- Interactive map of Clear Lake State Park
- Location: Cerro Gordo County, Iowa, United States
- Nearest city: Clear Lake, Iowa
- Coordinates: 43°06′38″N 93°23′33″W﻿ / ﻿43.11045°N 93.39246°W
- Area: 50 acres (20 ha)
- Established: 1924
- Administrator: Iowa Department of Natural Resources
- Website: Clear Lake State Park

= Clear Lake State Park (Iowa) =

State park in Iowa, United States

Clear Lake State Park is a 50 acre public recreation area located at the southwest corner of the city of Clear Lake, Cerro Gordo County, Iowa, United States. The state park sits on the south shore of Clear Lake, the second-largest lake in Iowa. The park was developed in 1924.

==History==
Clear Lake State Park saw its inception with the state's initial acquisition of land in 1924. The remaining modern-day beach area was purchased the next year. The park opened to the public in the spring of 1925. These dates put the park in league with the very first Iowa state parks, which have been typically listed as (1) Backbone State Park (1920), (2) Ledges State Park (1924), and (3) Dolliver Memorial State Park (1925). The park saw the addition in 1938 of a day-use lodge built by the Works Progress Administration. Additional property was acquired in the 1960s and 1970s.

==Woodford Island==
3 acre Woodford Island is located just off the park shoreline and is managed as a wildlife habitat and favored fishing hole.

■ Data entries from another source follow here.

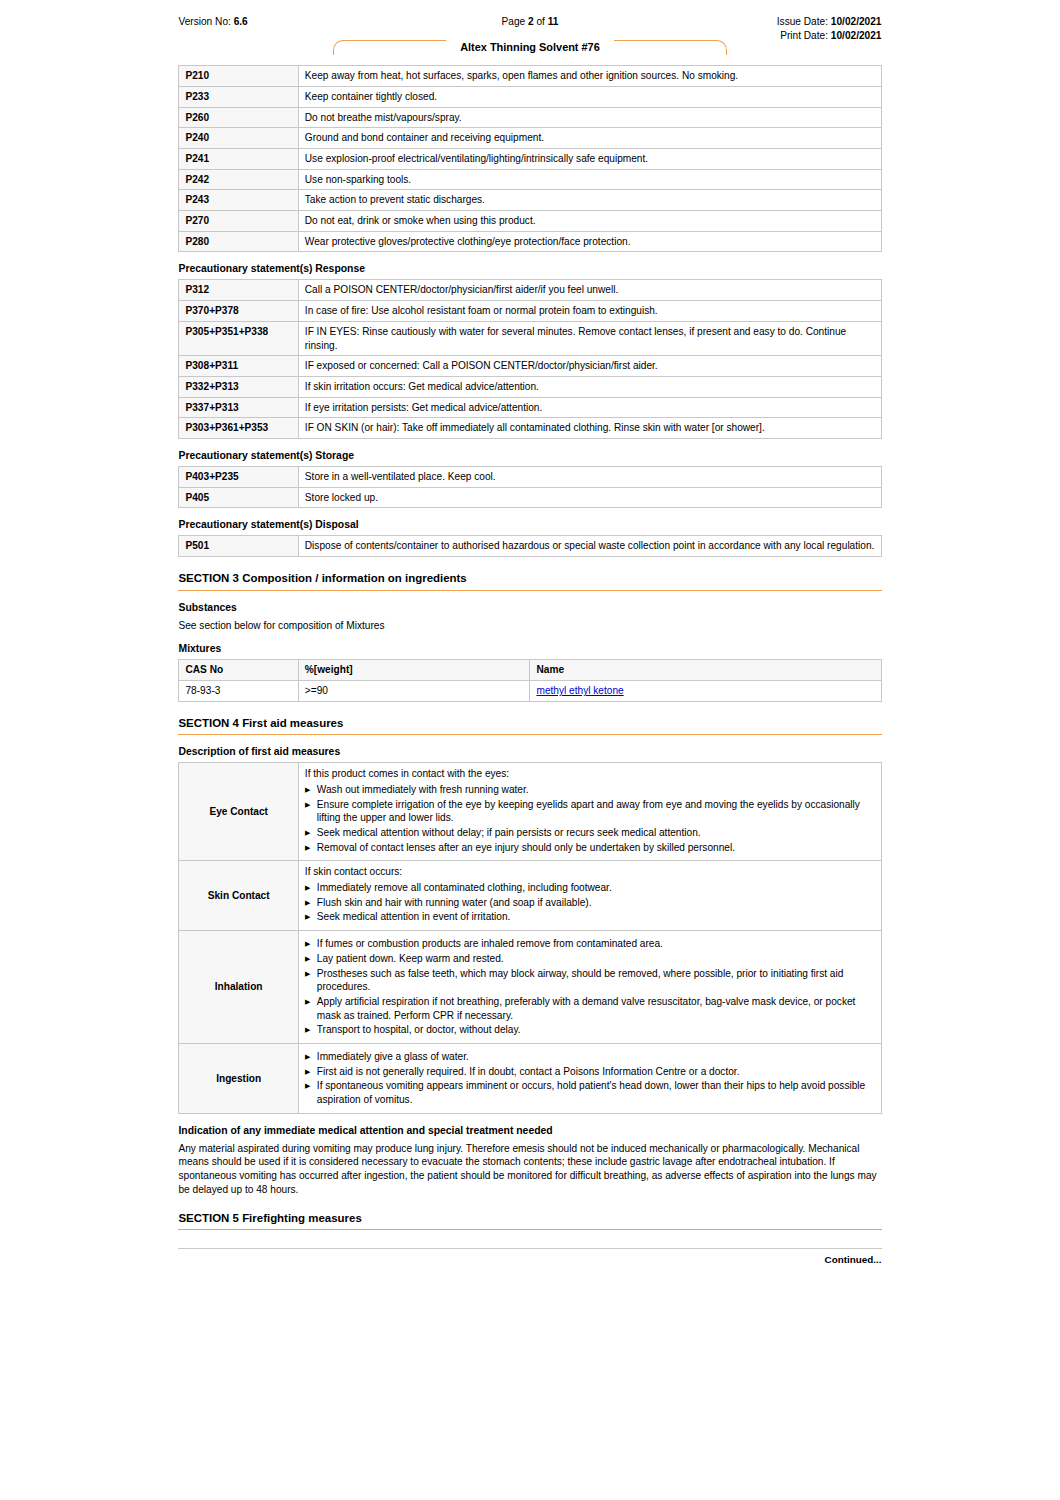Version No: 6.6
Page 2 of 11
Issue Date: 10/02/2021
Print Date: 10/02/2021
Altex Thinning Solvent #76
| P210 | Keep away from heat, hot surfaces, sparks, open flames and other ignition sources. No smoking. |
| P233 | Keep container tightly closed. |
| P260 | Do not breathe mist/vapours/spray. |
| P240 | Ground and bond container and receiving equipment. |
| P241 | Use explosion-proof electrical/ventilating/lighting/intrinsically safe equipment. |
| P242 | Use non-sparking tools. |
| P243 | Take action to prevent static discharges. |
| P270 | Do not eat, drink or smoke when using this product. |
| P280 | Wear protective gloves/protective clothing/eye protection/face protection. |
Precautionary statement(s) Response
| P312 | Call a POISON CENTER/doctor/physician/first aider/if you feel unwell. |
| P370+P378 | In case of fire: Use alcohol resistant foam or normal protein foam to extinguish. |
| P305+P351+P338 | IF IN EYES: Rinse cautiously with water for several minutes. Remove contact lenses, if present and easy to do. Continue rinsing. |
| P308+P311 | IF exposed or concerned: Call a POISON CENTER/doctor/physician/first aider. |
| P332+P313 | If skin irritation occurs: Get medical advice/attention. |
| P337+P313 | If eye irritation persists: Get medical advice/attention. |
| P303+P361+P353 | IF ON SKIN (or hair): Take off immediately all contaminated clothing. Rinse skin with water [or shower]. |
Precautionary statement(s) Storage
| P403+P235 | Store in a well-ventilated place. Keep cool. |
| P405 | Store locked up. |
Precautionary statement(s) Disposal
| P501 | Dispose of contents/container to authorised hazardous or special waste collection point in accordance with any local regulation. |
SECTION 3 Composition / information on ingredients
Substances
See section below for composition of Mixtures
Mixtures
| CAS No | %[weight] | Name |
| --- | --- | --- |
| 78-93-3 | >=90 | methyl ethyl ketone |
SECTION 4 First aid measures
Description of first aid measures
| Eye Contact | If this product comes in contact with the eyes: Wash out immediately with fresh running water. Ensure complete irrigation of the eye by keeping eyelids apart and away from eye and moving the eyelids by occasionally lifting the upper and lower lids. Seek medical attention without delay; if pain persists or recurs seek medical attention. Removal of contact lenses after an eye injury should only be undertaken by skilled personnel. |
| Skin Contact | If skin contact occurs: Immediately remove all contaminated clothing, including footwear. Flush skin and hair with running water (and soap if available). Seek medical attention in event of irritation. |
| Inhalation | If fumes or combustion products are inhaled remove from contaminated area. Lay patient down. Keep warm and rested. Prostheses such as false teeth, which may block airway, should be removed, where possible, prior to initiating first aid procedures. Apply artificial respiration if not breathing, preferably with a demand valve resuscitator, bag-valve mask device, or pocket mask as trained. Perform CPR if necessary. Transport to hospital, or doctor, without delay. |
| Ingestion | Immediately give a glass of water. First aid is not generally required. If in doubt, contact a Poisons Information Centre or a doctor. If spontaneous vomiting appears imminent or occurs, hold patient's head down, lower than their hips to help avoid possible aspiration of vomitus. |
Indication of any immediate medical attention and special treatment needed
Any material aspirated during vomiting may produce lung injury. Therefore emesis should not be induced mechanically or pharmacologically. Mechanical means should be used if it is considered necessary to evacuate the stomach contents; these include gastric lavage after endotracheal intubation. If spontaneous vomiting has occurred after ingestion, the patient should be monitored for difficult breathing, as adverse effects of aspiration into the lungs may be delayed up to 48 hours.
SECTION 5 Firefighting measures
Continued...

The island was donated to the state in 1971 by descendants of C. R. Woodford, who had turned it into a family retreat following its failure as the site of a hotel and summer resort.

==Facilities==
Park features include picnic grounds, swimming beach, hiking trails, campgrounds, and a Depression-era day-use lodge built by the Works Progress Administration.